Source material
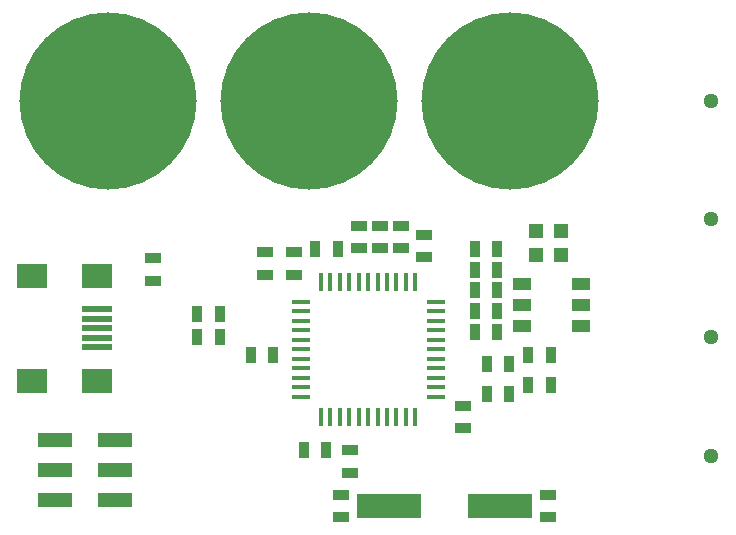
<source format=gtp>
G04 (created by PCBNEW (2013-feb-26)-stable) date Thu 28 Mar 2013 17:39:21 GMT*
%MOIN*%
G04 Gerber Fmt 3.4, Leading zero omitted, Abs format*
%FSLAX34Y34*%
G01*
G70*
G90*
G04 APERTURE LIST*
%ADD10C,2.3622e-06*%
%ADD11R,0.0984X0.0197*%
%ADD12R,0.0984X0.0787*%
%ADD13R,0.016X0.06*%
%ADD14R,0.06X0.016*%
%ADD15R,0.1181X0.0512*%
%ADD16R,0.035X0.055*%
%ADD17R,0.055X0.035*%
%ADD18R,0.2165X0.0787*%
%ADD19R,0.0472X0.0472*%
%ADD20C,0.5906*%
%ADD21C,0.0512*%
%ADD22R,0.0591X0.0394*%
G04 APERTURE END LIST*
G54D10*
G54D11*
X20500Y-26620D03*
X20500Y-26935D03*
X20500Y-27250D03*
X20500Y-27565D03*
X20500Y-27880D03*
G54D12*
X20500Y-25498D03*
X20500Y-29002D03*
X18335Y-29002D03*
X18335Y-25498D03*
G54D13*
X29528Y-25703D03*
X29213Y-25703D03*
X28898Y-25703D03*
X28583Y-25703D03*
X28268Y-25703D03*
X27953Y-25703D03*
X29843Y-25703D03*
X30158Y-25703D03*
X30473Y-25703D03*
X30788Y-25703D03*
X31103Y-25703D03*
X29528Y-30203D03*
X29213Y-30203D03*
X28898Y-30203D03*
X28583Y-30203D03*
X28268Y-30203D03*
X27953Y-30203D03*
X29843Y-30203D03*
X30158Y-30203D03*
X30473Y-30203D03*
X30788Y-30203D03*
X31103Y-30203D03*
G54D14*
X27278Y-27953D03*
X31778Y-27953D03*
X27278Y-28268D03*
X31778Y-28268D03*
X31778Y-28583D03*
X27278Y-28583D03*
X27278Y-28898D03*
X31778Y-28898D03*
X31778Y-29213D03*
X27278Y-29213D03*
X27278Y-29528D03*
X31778Y-29528D03*
X31778Y-27638D03*
X27278Y-27638D03*
X27278Y-27323D03*
X31778Y-27323D03*
X31778Y-27008D03*
X27278Y-27008D03*
X27278Y-26693D03*
X31778Y-26693D03*
X31778Y-26378D03*
X27278Y-26378D03*
G54D15*
X19079Y-30988D03*
X21079Y-30988D03*
X19079Y-31988D03*
X21079Y-31988D03*
X19079Y-32988D03*
X21079Y-32988D03*
G54D16*
X28131Y-31299D03*
X27381Y-31299D03*
X23838Y-26773D03*
X24588Y-26773D03*
X24588Y-27560D03*
X23838Y-27560D03*
X33090Y-24606D03*
X33840Y-24606D03*
X33090Y-25295D03*
X33840Y-25295D03*
X33090Y-27362D03*
X33840Y-27362D03*
G54D17*
X22343Y-25670D03*
X22343Y-24920D03*
X35531Y-32794D03*
X35531Y-33544D03*
X28642Y-32794D03*
X28642Y-33544D03*
G54D16*
X27775Y-24606D03*
X28525Y-24606D03*
G54D17*
X32677Y-29842D03*
X32677Y-30592D03*
G54D16*
X26359Y-28150D03*
X25609Y-28150D03*
G54D17*
X31398Y-24883D03*
X31398Y-24133D03*
X27067Y-24723D03*
X27067Y-25473D03*
X28937Y-31318D03*
X28937Y-32068D03*
G54D18*
X30237Y-33169D03*
X33937Y-33169D03*
G54D19*
X35118Y-24803D03*
X35944Y-24803D03*
X35118Y-24016D03*
X35944Y-24016D03*
G54D20*
X34252Y-19685D03*
X27559Y-19685D03*
X20866Y-19685D03*
G54D21*
X40945Y-31496D03*
X40945Y-27559D03*
X40945Y-23622D03*
X40945Y-19685D03*
G54D16*
X33090Y-26673D03*
X33840Y-26673D03*
X33090Y-25984D03*
X33840Y-25984D03*
G54D22*
X34646Y-25787D03*
X34646Y-26476D03*
X34646Y-27165D03*
X36615Y-25788D03*
X36615Y-26477D03*
X36615Y-27166D03*
G54D17*
X26083Y-24723D03*
X26083Y-25473D03*
X29232Y-24588D03*
X29232Y-23838D03*
X29921Y-24588D03*
X29921Y-23838D03*
X30610Y-24588D03*
X30610Y-23838D03*
G54D16*
X34861Y-28150D03*
X35611Y-28150D03*
X33483Y-28445D03*
X34233Y-28445D03*
X34861Y-29134D03*
X35611Y-29134D03*
X33483Y-29429D03*
X34233Y-29429D03*
M02*

</source>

Task item
Output only an exact transcription of the lines above from the one with "X20500Y-27880D03*" up to and including the one with "X31778Y-26378D03*".

Written reply
X20500Y-27880D03*
G54D12*
X20500Y-25498D03*
X20500Y-29002D03*
X18335Y-29002D03*
X18335Y-25498D03*
G54D13*
X29528Y-25703D03*
X29213Y-25703D03*
X28898Y-25703D03*
X28583Y-25703D03*
X28268Y-25703D03*
X27953Y-25703D03*
X29843Y-25703D03*
X30158Y-25703D03*
X30473Y-25703D03*
X30788Y-25703D03*
X31103Y-25703D03*
X29528Y-30203D03*
X29213Y-30203D03*
X28898Y-30203D03*
X28583Y-30203D03*
X28268Y-30203D03*
X27953Y-30203D03*
X29843Y-30203D03*
X30158Y-30203D03*
X30473Y-30203D03*
X30788Y-30203D03*
X31103Y-30203D03*
G54D14*
X27278Y-27953D03*
X31778Y-27953D03*
X27278Y-28268D03*
X31778Y-28268D03*
X31778Y-28583D03*
X27278Y-28583D03*
X27278Y-28898D03*
X31778Y-28898D03*
X31778Y-29213D03*
X27278Y-29213D03*
X27278Y-29528D03*
X31778Y-29528D03*
X31778Y-27638D03*
X27278Y-27638D03*
X27278Y-27323D03*
X31778Y-27323D03*
X31778Y-27008D03*
X27278Y-27008D03*
X27278Y-26693D03*
X31778Y-26693D03*
X31778Y-26378D03*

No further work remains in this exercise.